Princess Diana and Me

By Mmeguillotine @MmeGuillotine

Diana, Princess of Wales, 1997. Photo: Mario Testino.

On what would have been her fifty second birthday, I’m going to allow myself a brief reminisce about the time I met one of the biggest MEGA STARS to have ever walked this planet.

It was a day much like any other. I’d traveled down by coach the day before from Beverley with my grandmother and was full of fluttering terror and trepidation as we walked through the gardens in the middle of Lincoln’s Inn. It wouldn’t be an exaggeration to say that I thought I was going to be sick as we walked along. I’d been collecting magazines, books, pictures and postcards of Princess Diana since her wedding in 1981 and today, finally, I was going to meet her.

My grandmother paused for a moment in the midst of the flower beds to make me rehearse my curtsey for the thousandth time. ‘No, too low! Too low!’ she shouted as a passing man turned his head to stare at us. ‘It’s like this…’ She performed a graceful curtsey and, blushing, I copied her. ‘That’s right, that’s it.’

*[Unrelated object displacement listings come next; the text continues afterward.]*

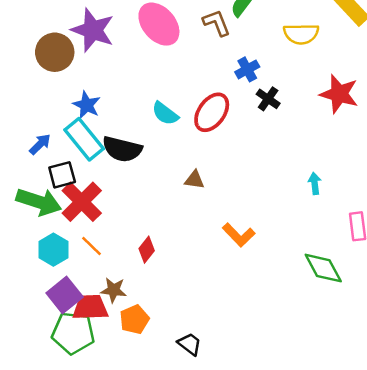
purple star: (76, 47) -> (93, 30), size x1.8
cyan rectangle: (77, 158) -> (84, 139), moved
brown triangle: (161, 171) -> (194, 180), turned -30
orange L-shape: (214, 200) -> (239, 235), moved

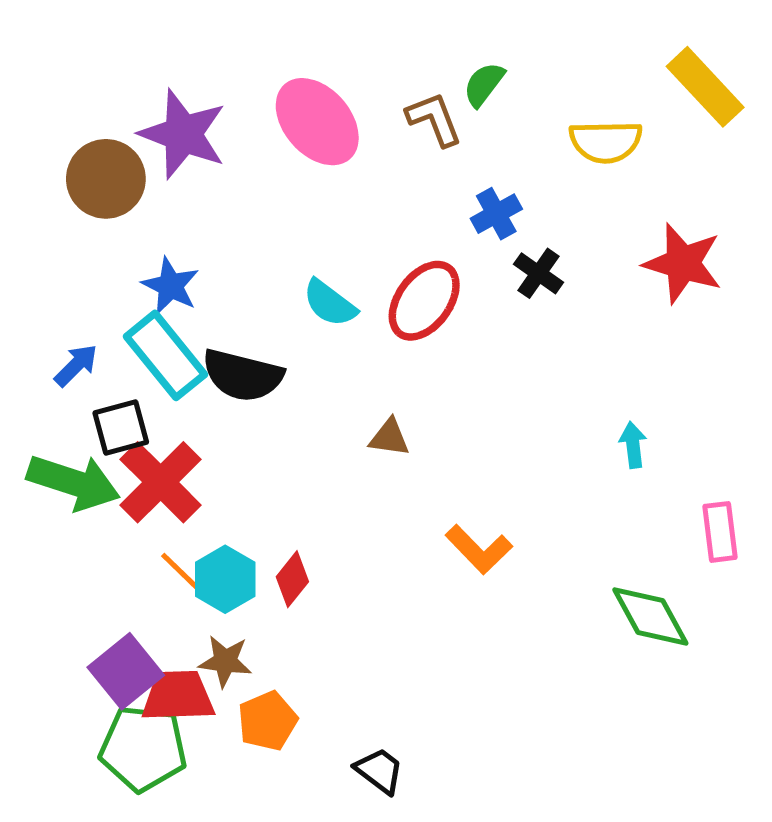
cyan hexagon: (53, 250) -> (225, 579), moved

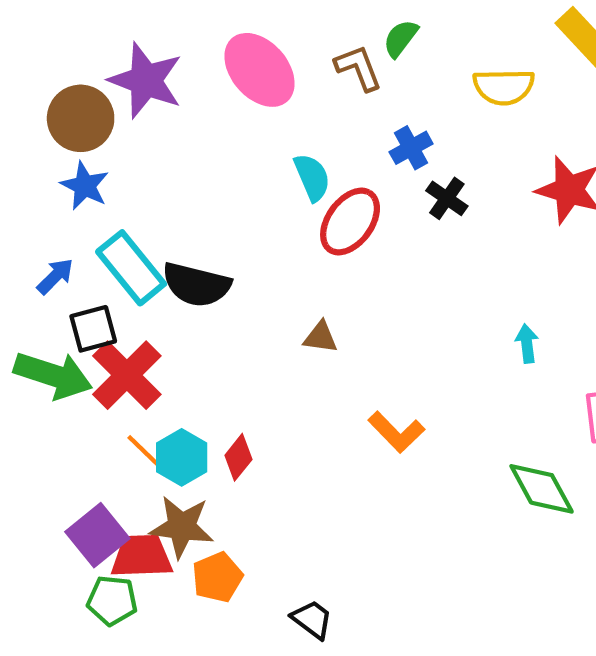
blue star: (171, 286) -> (85, 186), moved
cyan semicircle: (330, 303) -> (312, 177), moved, turned -150
brown star: (225, 661) -> (182, 527), size x1.4
green pentagon: (143, 748) -> (112, 600), size x0.7

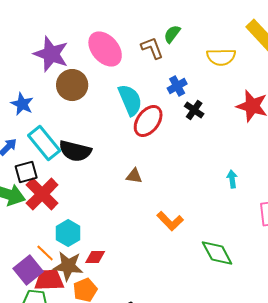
brown circle: (81, 118) -> (72, 85), moved
cyan semicircle: (312, 177) -> (130, 100), size x1.4
orange line: (144, 451) -> (45, 253), moved
red diamond: (238, 457) -> (95, 257), moved, turned 50
green diamond: (542, 489) -> (217, 253), moved

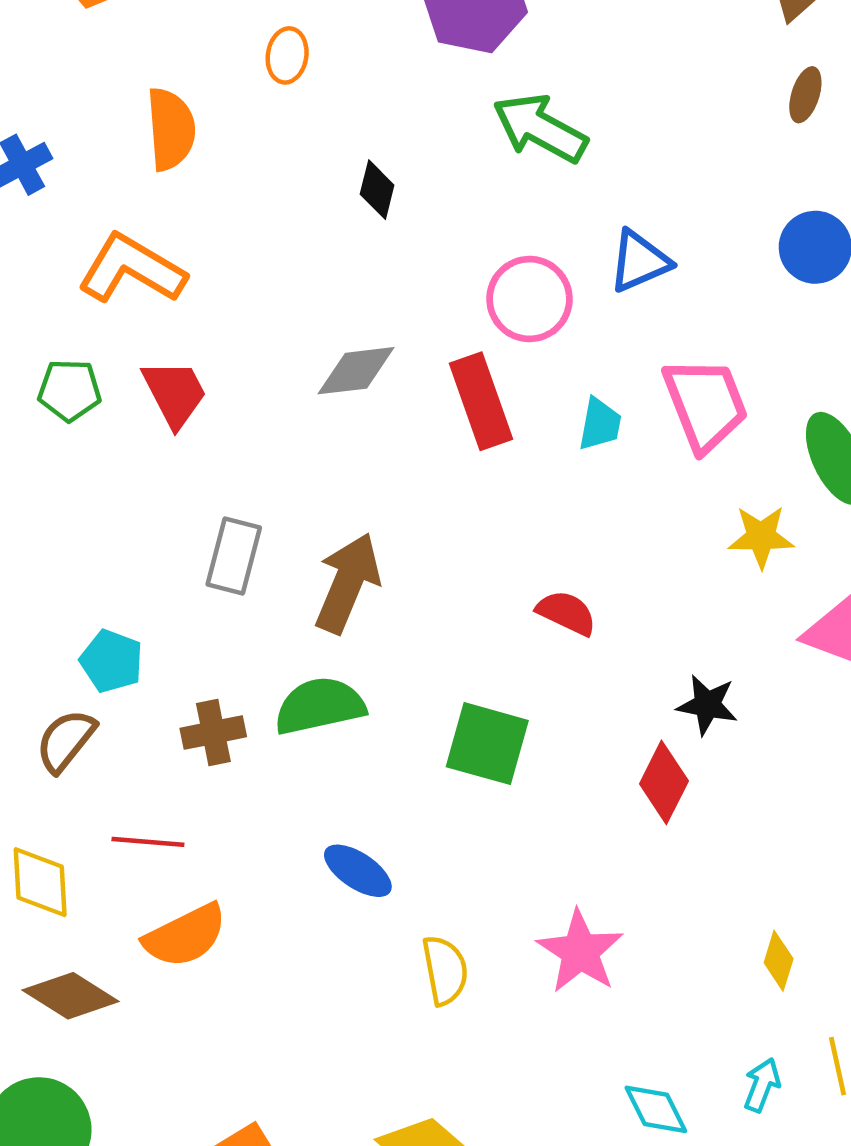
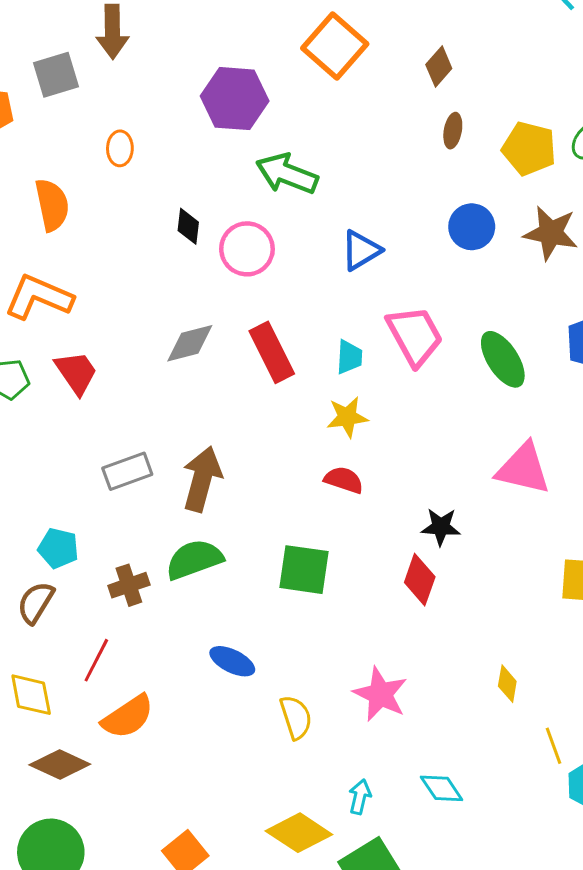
pink circle: (530, 299) -> (247, 249), moved
yellow star: (761, 537) -> (347, 417), moved
gray rectangle: (234, 556) -> (127, 471), turned 63
red line: (148, 842) -> (96, 660), turned -60
cyan arrow: (762, 1085) -> (360, 797), moved

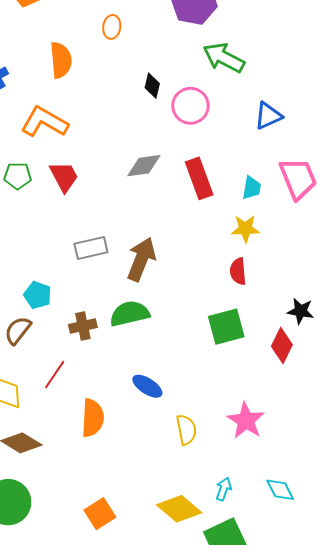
red semicircle: (344, 480) -> (238, 271), turned -120
green square: (304, 570) -> (226, 327), moved, turned -30
orange semicircle: (128, 717) -> (93, 418), moved, turned -60

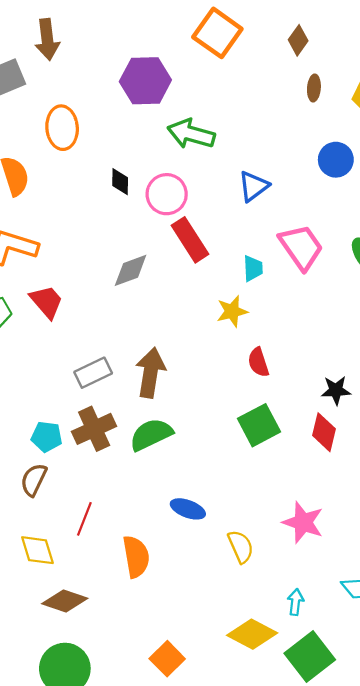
orange ellipse: (112, 27) -> (62, 128), size x1.6
red rectangle: (199, 178) -> (190, 240), moved
yellow star: (245, 229) -> (232, 311), moved
brown cross: (83, 326) -> (94, 429), moved, size x1.4

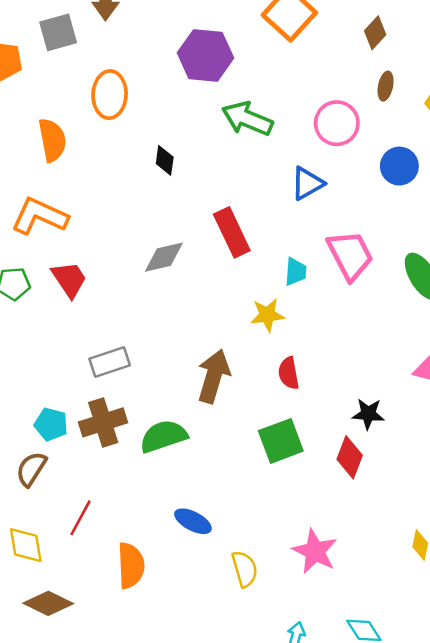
pink circle: (167, 194) -> (337, 123), moved
brown arrow: (150, 373) -> (214, 376), moved

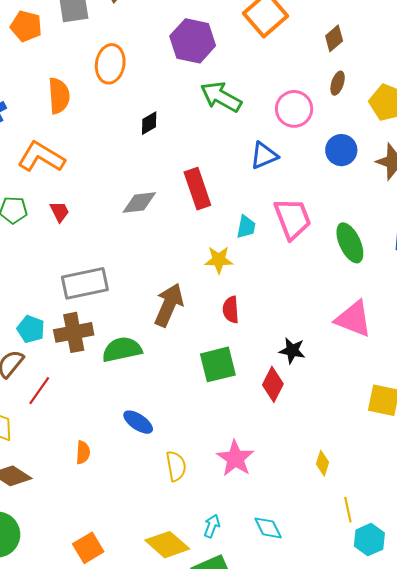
black diamond: (165, 160) -> (149, 123), turned 45
red trapezoid: (69, 279) -> (60, 212), size x0.7
gray rectangle: (110, 362) -> (85, 283), size x1.4
red line: (80, 518) -> (39, 391), moved
orange semicircle: (131, 565) -> (83, 452), size x0.6

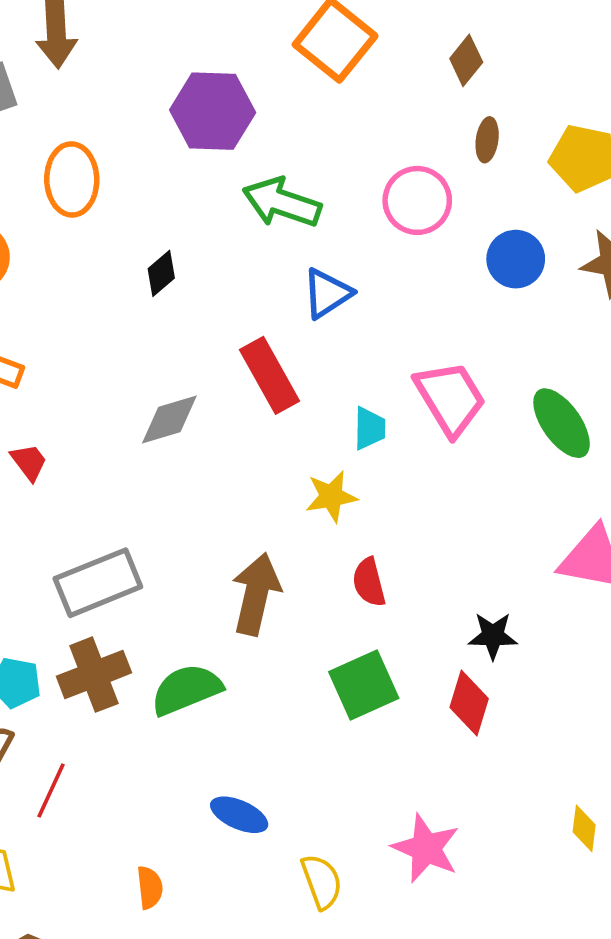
blue triangle: (264, 156) -> (327, 293), moved

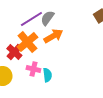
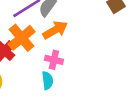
pink cross: (33, 69) -> (54, 60), moved

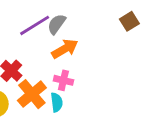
orange cross: (22, 38) -> (32, 94), moved

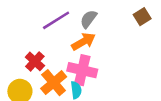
gray semicircle: (57, 24) -> (88, 19), moved
pink cross: (63, 80) -> (82, 70), size x1.6

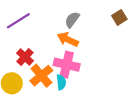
purple line: (56, 20) -> (18, 21), moved
orange arrow: (83, 41) -> (68, 39), turned -125

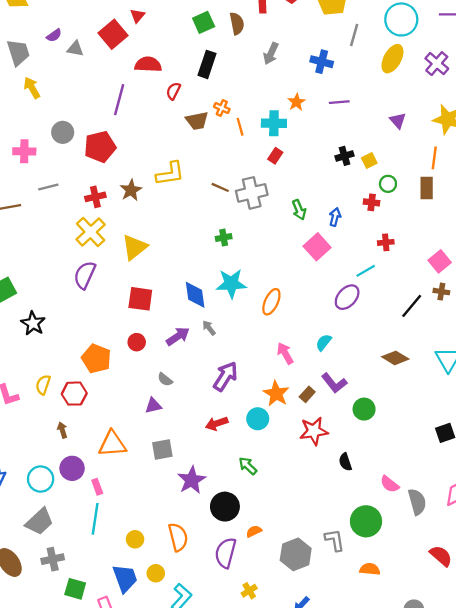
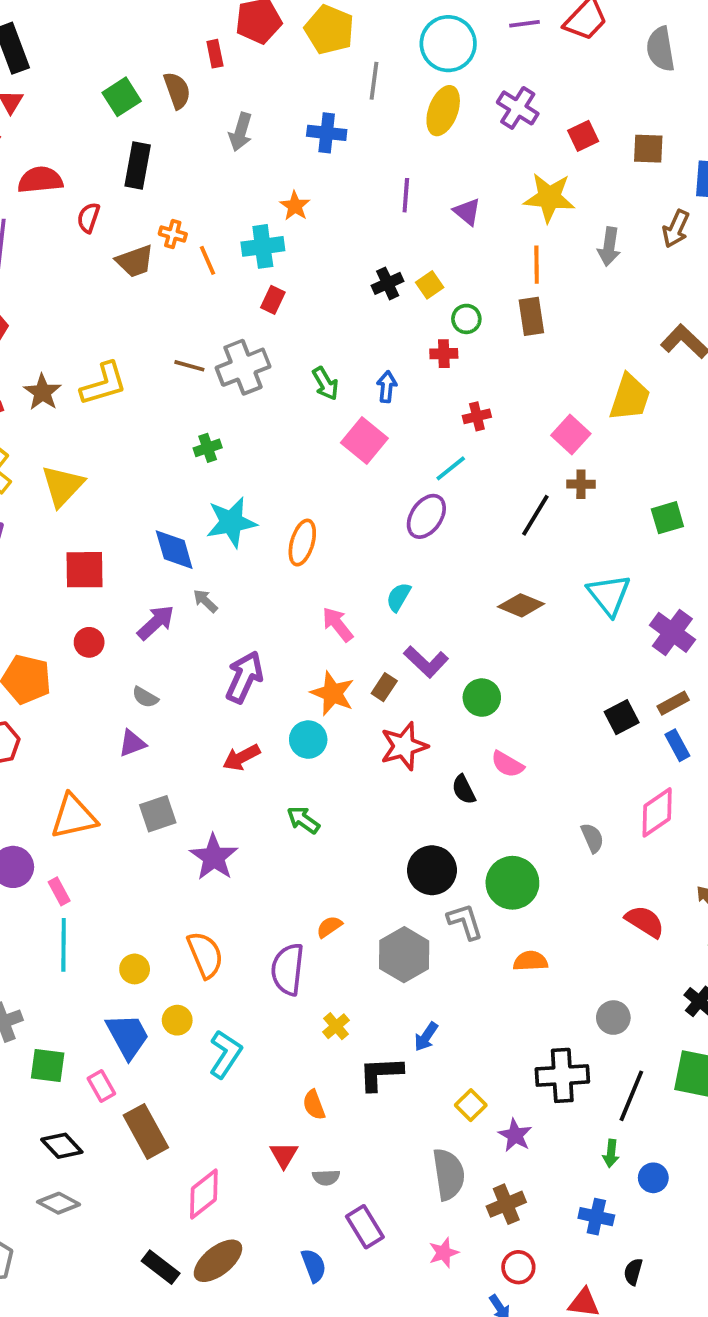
purple line: (339, 102) -> (406, 195), moved, turned -72
yellow L-shape: (170, 174) -> (104, 384), moved
pink semicircle: (390, 484) -> (507, 764), moved
gray semicircle: (417, 502) -> (592, 838), size x0.7
black circle: (225, 507) -> (432, 870), moved

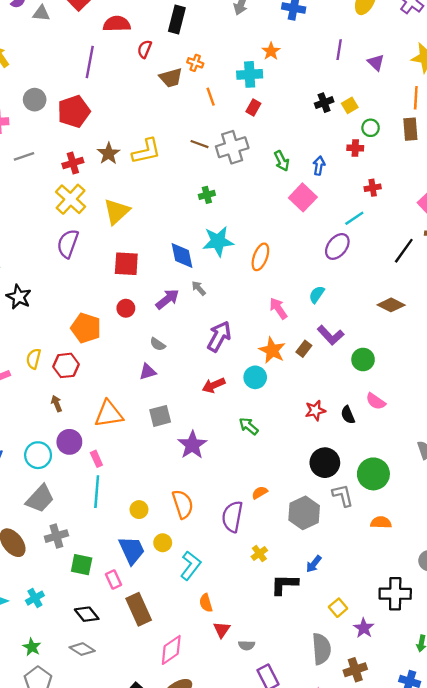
orange line: (208, 260) -> (211, 97), moved
red star: (404, 746) -> (315, 410), moved, size x0.7
orange semicircle: (314, 1105) -> (206, 603), moved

In my hand I held a bouquet of pink roses, bought from a florist by the tube station. Unbelievably, incredibly, I had been asked to present flowers to the Princess after she had attended a degree ceremony at the Royal College of Surgeons. I wasn’t just going to be yet another face in a walk about, thrusting my hand out towards her and garbling a few incoherent words as she drifted past. No, she was going to be mine, all mine.

Diana, Princess of Wales on the day I met her.

I watched from a balcony above as the degree ceremony went on, with the princess dressed in red with a traditional gown and mortar board on top, smiling and nodding as the graduates filed past. She may even have given a speech – I was too sick with dread to take it all in.

Afterwards, I was taken through a side door to the bottom of a flight of stairs, down which the princess would come on her way out of the building after luncheon. I remember waiting there, wondering if anyone would notice if I fainted, until finally a rush of security, photographers and officials signalled that the princess was on her way down. Before I had time to panic, she was there in front of me, a hand on my back pushed me forward and before I knew what I was doing, I was wobbling my way through the much rehearsed curtsey and handing over the flowers.

A sort of panic descended on me at that point and I floated through the next few moments as if in a blur. I remember shaking her hand and thinking how super soft it was. She smiled and said something about my red dress and red hair, remarking that I clashed with her suit and that if she’d known, she’d have worn something different that day. Everyone laughed.

I remember sneaking a look up at that famous, smiling face and noticing how much blue eyeliner she was wearing before in another instant she was gone…

Diana, Princess of Wales, 1961-1997. Photo: Mario Testino, 1997.